Задание 1
Изложите фрагмент о балладах Жуковского в двух предложениях.
Задание 2
Перепишите участок фрагмента о балладах Жуковского от слов «Западноевропейская, в особенности» до слов «свойствен глубочайший лиризм.» включительно, заменив «фольклором» на «народным творчеством».

Фрагмент текста
▼
Василий Андреевич Жуковский
1783-1852
Баллады.
Жуковский выступал в самых разнообразных поэтических жанрах. Кроме уже названных, он пробовал свои возможности в балладе, романсе и сказке. Но ведущая роль в его творчестве принадлежит балладе. «Баллады, — писал поэт, — мой избранный род поэзии».
Баллада, как она обозначилась к XIX веку в сентиментально-романтической западноевропейской литературе, преимущественно в Англии (С. Т. Колридж, В. Скотт, Р. Саути) и Германии (Г. Бюргер, Ф. Шиллер, Гете, Л. Уланд), — лиро-эпическое произведение, чаще всего необычного, легендарно-исторического, фантастического и драматическо-героического характера. Этот вид как нельзя более соответствовал мрачным переживаниям и раздумьям Жуковского о жизни и о судьбах человека.
Западноевропейская, в особенности англо-шотландская и немецкая, баллада тесно связана с фольклором, ее основным источником. Благодаря этому Жуковский, переводя баллады, расширял свои знания народной литературы. Но при этом им избирались для перевода лишь романтические произведения.
Поэт создает баллады самого разнообразного содержания: античного ( «Ивиковы журавли», 1813; «Кассандра», 1809; «Ахилл», 1812-1814), средневеково-рыцарского ( «Граф Гапсбургский», 1818; «Рыцарь Тогенбург», 1818; «Адельстан», 1813; «Эолова арфа», 1814; «Замок Смальгольм, или Иванов вечер», 1822; «Кубок», 1831; «Перчатка», 1831), отечественного ( «Вадим», 1814-1817; «Светлана», 1808-1812). Всем им свойствен глубочайший лиризм.
▲
Данные
▼
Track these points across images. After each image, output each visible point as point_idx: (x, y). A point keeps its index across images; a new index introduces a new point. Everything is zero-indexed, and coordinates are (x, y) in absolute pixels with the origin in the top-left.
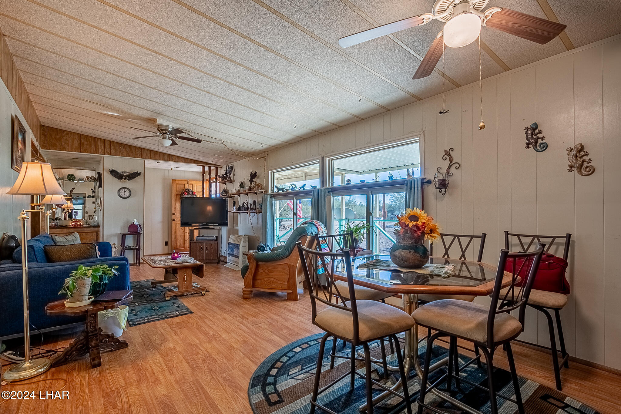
▲
Решение 1
Жуковский выступал во многих поэтических жанрах, но ведущее место в его творчестве занимала баллада, которую сам поэт называл своим избранным родом поэзии. Переводя тесно связанные с фольклором западноевропейские баллады, он выбирал лишь романтические произведения и создавал баллады античного, средневеково-рыцарского и отечественного содержания, которым свойствен глубочайший лиризм.

Решение 2
Западноевропейская, в особенности англо-шотландская и немецкая, баллада тесно связана с народным творчеством, ее основным источником. Благодаря этому Жуковский, переводя баллады, расширял свои знания народной литературы. Но при этом им избирались для перевода лишь романтические произведения.
Поэт создает баллады самого разнообразного содержания: античного ( «Ивиковы журавли», 1813; «Кассандра», 1809; «Ахилл», 1812-1814), средневеково-рыцарского ( «Граф Гапсбургский», 1818; «Рыцарь Тогенбург», 1818; «Адельстан», 1813; «Эолова арфа», 1814; «Замок Смальгольм, или Иванов вечер», 1822; «Кубок», 1831; «Перчатка», 1831), отечественного ( «Вадим», 1814-1817; «Светлана», 1808-1812). Всем им свойствен глубочайший лиризм.